JHartEllis wrote: »ESO has a good variety of gold sinks, but it does not have gold generators to keep up. At least on PC, the in-game economy has been in a runaway deflationary death spiral, causing things like achievement furnishings and houses to become increasingly unattainable. Trading guilds are brutally demoralized. This is complex, but causes of this are partially a reduction in calendar rewards as well as the 14-day listing duration necessitating more frequent relistings. The market is generally oversupplied in most categories as items are randomly generated into the economy at a rate higher than player demand. A big separate issue would be how to boost demand in various item categories.
A stable to slightly inflationary environment would be better for the game. The higher the inflation, the more affordable all the fixed-cost purchases become, and guild trader activity mostly self regulates potential runaway inflation.
There would be bad, good, and great ways to add more gold to the game to keep the economic engine running. Generally speaking, whatever activities are given additional gold rewards will see more action. The best thing to add gold rewards to would be whatever is underperforming expectations, which I would put mostly at group content like dungeons, trials, and battlegrounds.
The coming consolidated leaderboard change presents a good opportunity to up the rewards with extra gold. The higher the prize, the more people will try for them. Something like 200-500k seems like a large feasible ballpark for actually feeling rewarding.
Golden Pursuits would be a good place to put larger gold rewards.

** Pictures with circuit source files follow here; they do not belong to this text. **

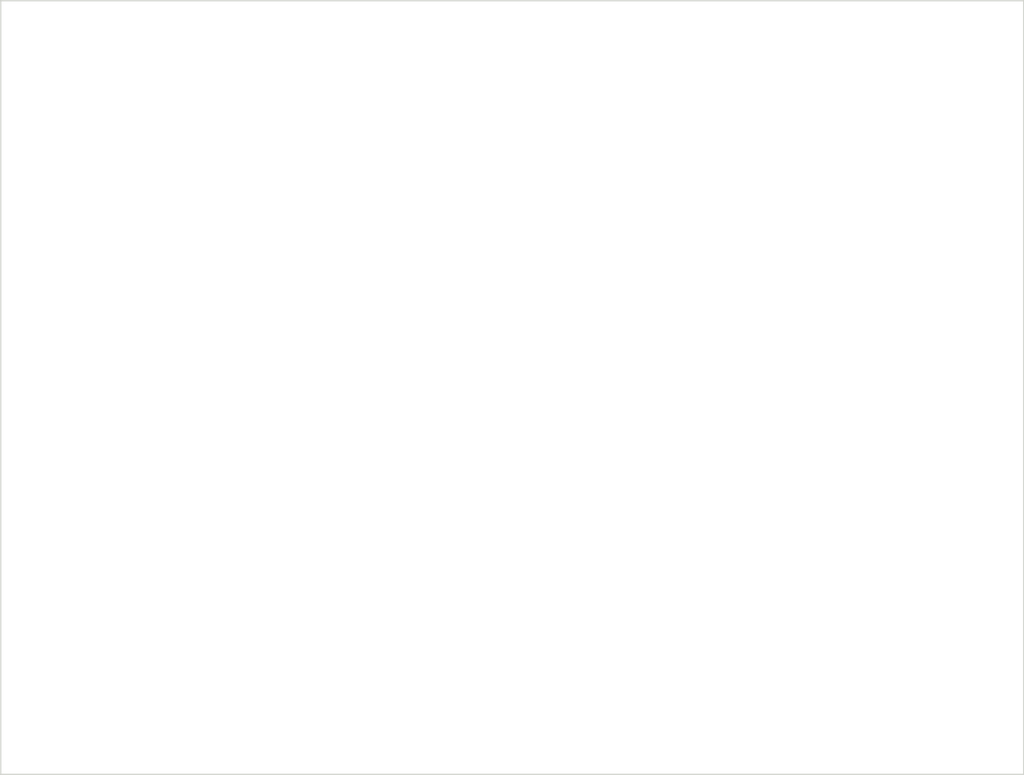
<source format=kicad_pcb>
(kicad_pcb
	(version 20241229)
	(generator "pcbnew")
	(generator_version "9.0")
	(general
		(thickness 1.6)
		(legacy_teardrops no)
	)
	(paper "A4")
	(layers
		(0 "F.Cu" signal)
		(2 "B.Cu" signal)
		(13 "F.Paste" user)
		(15 "B.Paste" user)
		(5 "F.SilkS" user "F.Silkscreen")
		(7 "B.SilkS" user "B.Silkscreen")
		(1 "F.Mask" user)
		(3 "B.Mask" user)
		(25 "Edge.Cuts" user)
		(27 "Margin" user)
		(31 "F.CrtYd" user "F.Courtyard")
		(29 "B.CrtYd" user "B.Courtyard")
		(35 "F.Fab" user)
		(33 "B.Fab" user)
	)
	(setup
		(stackup
			(layer "F.SilkS"
				(type "Top Silk Screen")
			)
			(layer "F.Paste"
				(type "Top Solder Paste")
			)
			(layer "F.Mask"
				(type "Top Solder Mask")
				(thickness 0.01)
			)
			(layer "F.Cu"
				(type "copper")
				(thickness 0.035)
			)
			(layer "dielectric 1"
				(type "core")
				(thickness 1.51)
				(material "FR4")
				(epsilon_r 4.5)
				(loss_tangent 0.02)
			)
			(layer "B.Cu"
				(type "copper")
				(thickness 0.035)
			)
			(layer "B.Mask"
				(type "Bottom Solder Mask")
				(thickness 0.01)
			)
			(layer "B.Paste"
				(type "Bottom Solder Paste")
			)
			(layer "B.SilkS"
				(type "Bottom Silk Screen")
			)
			(copper_finish "None")
			(dielectric_constraints no)
		)
		(pad_to_mask_clearance 0)
		(solder_mask_min_width 0.1016)
		(allow_soldermask_bridges_in_footprints no)
		(tenting front back)
		(pcbplotparams
			(layerselection 0x00000000_00000000_55555555_5755f5ff)
			(plot_on_all_layers_selection 0x00000000_00000000_00000000_00000000)
			(disableapertmacros no)
			(usegerberextensions no)
			(usegerberattributes yes)
			(usegerberadvancedattributes yes)
			(creategerberjobfile yes)
			(dashed_line_dash_ratio 12.000000)
			(dashed_line_gap_ratio 3.000000)
			(svgprecision 4)
			(plotframeref no)
			(mode 1)
			(useauxorigin no)
			(hpglpennumber 1)
			(hpglpenspeed 20)
			(hpglpendiameter 15.000000)
			(pdf_front_fp_property_popups yes)
			(pdf_back_fp_property_popups yes)
			(pdf_metadata yes)
			(pdf_single_document no)
			(dxfpolygonmode yes)
			(dxfimperialunits yes)
			(dxfusepcbnewfont yes)
			(psnegative no)
			(psa4output no)
			(plot_black_and_white yes)
			(sketchpadsonfab no)
			(plotpadnumbers no)
			(hidednponfab no)
			(sketchdnponfab yes)
			(crossoutdnponfab yes)
			(subtractmaskfromsilk no)
			(outputformat 1)
			(mirror no)
			(drillshape 1)
			(scaleselection 1)
			(outputdirectory "")
		)
	)
	(net 0 "")
	(gr_line
		(start 110 118)
		(end 147 118)
		(stroke
			(width 0.05)
			(type default)
		)
		(layer "Edge.Cuts")
		(uuid "41c6e8d2-9ce4-4091-86bf-2503915fa282")
	)
	(gr_line
		(start 147 90)
		(end 110 90)
		(stroke
			(width 0.05)
			(type default)
		)
		(layer "Edge.Cuts")
		(uuid "8ecc54a1-58d5-45db-8a4d-7fb70aee61c7")
	)
	(gr_line
		(start 147 118)
		(end 147 90)
		(stroke
			(width 0.05)
			(type default)
		)
		(layer "Edge.Cuts")
		(uuid "8faf14bf-de7d-4cac-9763-fe36675f33ac")
	)
	(gr_line
		(start 110 90)
		(end 110 118)
		(stroke
			(width 0.05)
			(type default)
		)
		(layer "Edge.Cuts")
		(uuid "e698f779-fd5f-40af-81f3-67166147c3b8")
	)
	(embedded_fonts no)
)

</source>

A 500k-1m capstone reward for completing a wide variety of tasks would be very appealing. Individual task rewards of 20-100k for bigger things like specific trials would encourage those groups to form.
Bumping up the prizes from weekly coffers would help as well.
Ultimately, the current state of things precludes the development of additional gold sinks. For example, a unique mount at 5,000,000g would probably be extremely popular but would further exacerbate the deflation problem. Good gold generators would allow for great gold sinks to be added. It's time to look at both sides of this equation.